__Items listed in a dataset__:
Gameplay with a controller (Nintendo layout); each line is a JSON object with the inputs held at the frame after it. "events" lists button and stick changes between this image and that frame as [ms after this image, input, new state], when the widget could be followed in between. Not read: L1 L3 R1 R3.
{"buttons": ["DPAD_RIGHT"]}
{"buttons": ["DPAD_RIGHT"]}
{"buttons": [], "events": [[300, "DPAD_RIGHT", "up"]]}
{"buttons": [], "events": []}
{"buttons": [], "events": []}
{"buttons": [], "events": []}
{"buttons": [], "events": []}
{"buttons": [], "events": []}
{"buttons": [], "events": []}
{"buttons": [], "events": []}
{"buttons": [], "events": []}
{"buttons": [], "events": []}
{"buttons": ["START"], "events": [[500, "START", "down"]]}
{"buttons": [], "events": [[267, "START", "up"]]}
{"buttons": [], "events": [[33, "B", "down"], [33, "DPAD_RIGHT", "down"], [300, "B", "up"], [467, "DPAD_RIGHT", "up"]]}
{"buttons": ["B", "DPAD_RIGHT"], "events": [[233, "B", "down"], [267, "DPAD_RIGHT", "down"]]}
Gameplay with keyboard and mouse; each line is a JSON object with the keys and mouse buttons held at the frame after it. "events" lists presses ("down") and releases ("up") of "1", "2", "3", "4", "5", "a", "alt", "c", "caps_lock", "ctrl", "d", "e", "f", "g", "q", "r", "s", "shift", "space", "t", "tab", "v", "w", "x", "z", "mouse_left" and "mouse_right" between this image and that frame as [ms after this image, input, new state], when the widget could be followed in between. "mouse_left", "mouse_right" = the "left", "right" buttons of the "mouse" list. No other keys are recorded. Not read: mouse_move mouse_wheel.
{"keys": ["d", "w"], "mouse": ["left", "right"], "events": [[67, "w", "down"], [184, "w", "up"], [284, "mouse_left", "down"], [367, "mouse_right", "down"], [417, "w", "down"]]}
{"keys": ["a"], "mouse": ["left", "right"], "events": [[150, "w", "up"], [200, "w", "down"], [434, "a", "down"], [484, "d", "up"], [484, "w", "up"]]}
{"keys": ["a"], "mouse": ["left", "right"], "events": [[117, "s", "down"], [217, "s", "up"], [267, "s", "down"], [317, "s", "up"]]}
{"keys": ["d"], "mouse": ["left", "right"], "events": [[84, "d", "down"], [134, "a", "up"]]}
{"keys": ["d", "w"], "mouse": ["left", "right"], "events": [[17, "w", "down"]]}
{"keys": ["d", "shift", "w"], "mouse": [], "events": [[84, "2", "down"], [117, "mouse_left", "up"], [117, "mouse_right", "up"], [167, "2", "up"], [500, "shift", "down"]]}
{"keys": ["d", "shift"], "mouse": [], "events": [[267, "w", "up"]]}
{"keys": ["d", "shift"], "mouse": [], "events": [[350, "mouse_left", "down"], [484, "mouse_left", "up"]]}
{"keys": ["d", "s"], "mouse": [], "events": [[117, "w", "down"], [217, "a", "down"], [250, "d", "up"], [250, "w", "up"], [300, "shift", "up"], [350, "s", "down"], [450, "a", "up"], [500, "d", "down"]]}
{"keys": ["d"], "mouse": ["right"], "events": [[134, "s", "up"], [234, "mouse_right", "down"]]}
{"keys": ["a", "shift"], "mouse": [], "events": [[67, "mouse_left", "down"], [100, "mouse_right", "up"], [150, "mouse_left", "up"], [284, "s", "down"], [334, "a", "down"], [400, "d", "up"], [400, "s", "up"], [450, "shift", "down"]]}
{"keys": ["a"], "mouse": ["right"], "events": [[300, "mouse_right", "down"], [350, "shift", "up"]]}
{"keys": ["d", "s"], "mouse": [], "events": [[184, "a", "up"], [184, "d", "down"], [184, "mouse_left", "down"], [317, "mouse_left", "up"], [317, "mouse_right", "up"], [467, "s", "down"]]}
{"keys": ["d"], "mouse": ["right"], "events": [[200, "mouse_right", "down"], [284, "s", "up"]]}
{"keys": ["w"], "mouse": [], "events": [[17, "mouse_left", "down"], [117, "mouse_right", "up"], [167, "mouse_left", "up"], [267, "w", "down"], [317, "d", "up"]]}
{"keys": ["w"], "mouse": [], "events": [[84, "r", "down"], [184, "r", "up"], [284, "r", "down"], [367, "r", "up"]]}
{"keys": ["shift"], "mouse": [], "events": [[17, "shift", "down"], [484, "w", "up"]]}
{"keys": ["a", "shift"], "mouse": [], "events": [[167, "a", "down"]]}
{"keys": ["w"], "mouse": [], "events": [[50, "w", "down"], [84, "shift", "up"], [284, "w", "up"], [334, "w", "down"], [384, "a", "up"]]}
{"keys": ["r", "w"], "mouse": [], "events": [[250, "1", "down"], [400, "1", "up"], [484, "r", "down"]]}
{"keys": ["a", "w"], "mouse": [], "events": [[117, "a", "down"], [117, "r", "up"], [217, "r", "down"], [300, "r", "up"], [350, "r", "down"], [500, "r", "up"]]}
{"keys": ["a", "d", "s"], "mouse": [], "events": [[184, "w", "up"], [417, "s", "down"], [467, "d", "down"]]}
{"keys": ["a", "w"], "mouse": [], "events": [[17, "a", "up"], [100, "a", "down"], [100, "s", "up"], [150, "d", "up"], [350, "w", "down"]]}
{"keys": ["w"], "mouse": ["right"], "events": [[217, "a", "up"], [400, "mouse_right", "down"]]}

__Your assignment__: Word for word, restate all of the entries.

__Answer for this exercise__:
Gameplay with a controller (Nintendo layout); each line is a JSON object with the inputs held at the frame after it. "events" lists button and stick changes between this image and that frame as [ms after this image, input, new state], when the widget could be followed in between. Not read: L1 L3 R1 R3.
{"buttons": ["DPAD_RIGHT"]}
{"buttons": ["DPAD_RIGHT"]}
{"buttons": [], "events": [[300, "DPAD_RIGHT", "up"]]}
{"buttons": [], "events": []}
{"buttons": [], "events": []}
{"buttons": [], "events": []}
{"buttons": [], "events": []}
{"buttons": [], "events": []}
{"buttons": [], "events": []}
{"buttons": [], "events": []}
{"buttons": [], "events": []}
{"buttons": [], "events": []}
{"buttons": ["START"], "events": [[500, "START", "down"]]}
{"buttons": [], "events": [[267, "START", "up"]]}
{"buttons": [], "events": [[33, "B", "down"], [33, "DPAD_RIGHT", "down"], [300, "B", "up"], [467, "DPAD_RIGHT", "up"]]}
{"buttons": ["B", "DPAD_RIGHT"], "events": [[233, "B", "down"], [267, "DPAD_RIGHT", "down"]]}
Gameplay with keyboard and mouse; each line is a JSON object with the keys and mouse buttons held at the frame after it. "events" lists presses ("down") and releases ("up") of "1", "2", "3", "4", "5", "a", "alt", "c", "caps_lock", "ctrl", "d", "e", "f", "g", "q", "r", "s", "shift", "space", "t", "tab", "v", "w", "x", "z", "mouse_left" and "mouse_right" between this image and that frame as [ms after this image, input, new state], when the widget could be followed in between. "mouse_left", "mouse_right" = the "left", "right" buttons of the "mouse" list. No other keys are recorded. Not read: mouse_move mouse_wheel.
{"keys": ["d", "w"], "mouse": ["left", "right"], "events": [[67, "w", "down"], [184, "w", "up"], [284, "mouse_left", "down"], [367, "mouse_right", "down"], [417, "w", "down"]]}
{"keys": ["a"], "mouse": ["left", "right"], "events": [[150, "w", "up"], [200, "w", "down"], [434, "a", "down"], [484, "d", "up"], [484, "w", "up"]]}
{"keys": ["a"], "mouse": ["left", "right"], "events": [[117, "s", "down"], [217, "s", "up"], [267, "s", "down"], [317, "s", "up"]]}
{"keys": ["d"], "mouse": ["left", "right"], "events": [[84, "d", "down"], [134, "a", "up"]]}
{"keys": ["d", "w"], "mouse": ["left", "right"], "events": [[17, "w", "down"]]}
{"keys": ["d", "shift", "w"], "mouse": [], "events": [[84, "2", "down"], [117, "mouse_left", "up"], [117, "mouse_right", "up"], [167, "2", "up"], [500, "shift", "down"]]}
{"keys": ["d", "shift"], "mouse": [], "events": [[267, "w", "up"]]}
{"keys": ["d", "shift"], "mouse": [], "events": [[350, "mouse_left", "down"], [484, "mouse_left", "up"]]}
{"keys": ["d", "s"], "mouse": [], "events": [[117, "w", "down"], [217, "a", "down"], [250, "d", "up"], [250, "w", "up"], [300, "shift", "up"], [350, "s", "down"], [450, "a", "up"], [500, "d", "down"]]}
{"keys": ["d"], "mouse": ["right"], "events": [[134, "s", "up"], [234, "mouse_right", "down"]]}
{"keys": ["a", "shift"], "mouse": [], "events": [[67, "mouse_left", "down"], [100, "mouse_right", "up"], [150, "mouse_left", "up"], [284, "s", "down"], [334, "a", "down"], [400, "d", "up"], [400, "s", "up"], [450, "shift", "down"]]}
{"keys": ["a"], "mouse": ["right"], "events": [[300, "mouse_right", "down"], [350, "shift", "up"]]}
{"keys": ["d", "s"], "mouse": [], "events": [[184, "a", "up"], [184, "d", "down"], [184, "mouse_left", "down"], [317, "mouse_left", "up"], [317, "mouse_right", "up"], [467, "s", "down"]]}
{"keys": ["d"], "mouse": ["right"], "events": [[200, "mouse_right", "down"], [284, "s", "up"]]}
{"keys": ["w"], "mouse": [], "events": [[17, "mouse_left", "down"], [117, "mouse_right", "up"], [167, "mouse_left", "up"], [267, "w", "down"], [317, "d", "up"]]}
{"keys": ["w"], "mouse": [], "events": [[84, "r", "down"], [184, "r", "up"], [284, "r", "down"], [367, "r", "up"]]}
{"keys": ["shift"], "mouse": [], "events": [[17, "shift", "down"], [484, "w", "up"]]}
{"keys": ["a", "shift"], "mouse": [], "events": [[167, "a", "down"]]}
{"keys": ["w"], "mouse": [], "events": [[50, "w", "down"], [84, "shift", "up"], [284, "w", "up"], [334, "w", "down"], [384, "a", "up"]]}
{"keys": ["r", "w"], "mouse": [], "events": [[250, "1", "down"], [400, "1", "up"], [484, "r", "down"]]}
{"keys": ["a", "w"], "mouse": [], "events": [[117, "a", "down"], [117, "r", "up"], [217, "r", "down"], [300, "r", "up"], [350, "r", "down"], [500, "r", "up"]]}
{"keys": ["a", "d", "s"], "mouse": [], "events": [[184, "w", "up"], [417, "s", "down"], [467, "d", "down"]]}
{"keys": ["a", "w"], "mouse": [], "events": [[17, "a", "up"], [100, "a", "down"], [100, "s", "up"], [150, "d", "up"], [350, "w", "down"]]}
{"keys": ["w"], "mouse": ["right"], "events": [[217, "a", "up"], [400, "mouse_right", "down"]]}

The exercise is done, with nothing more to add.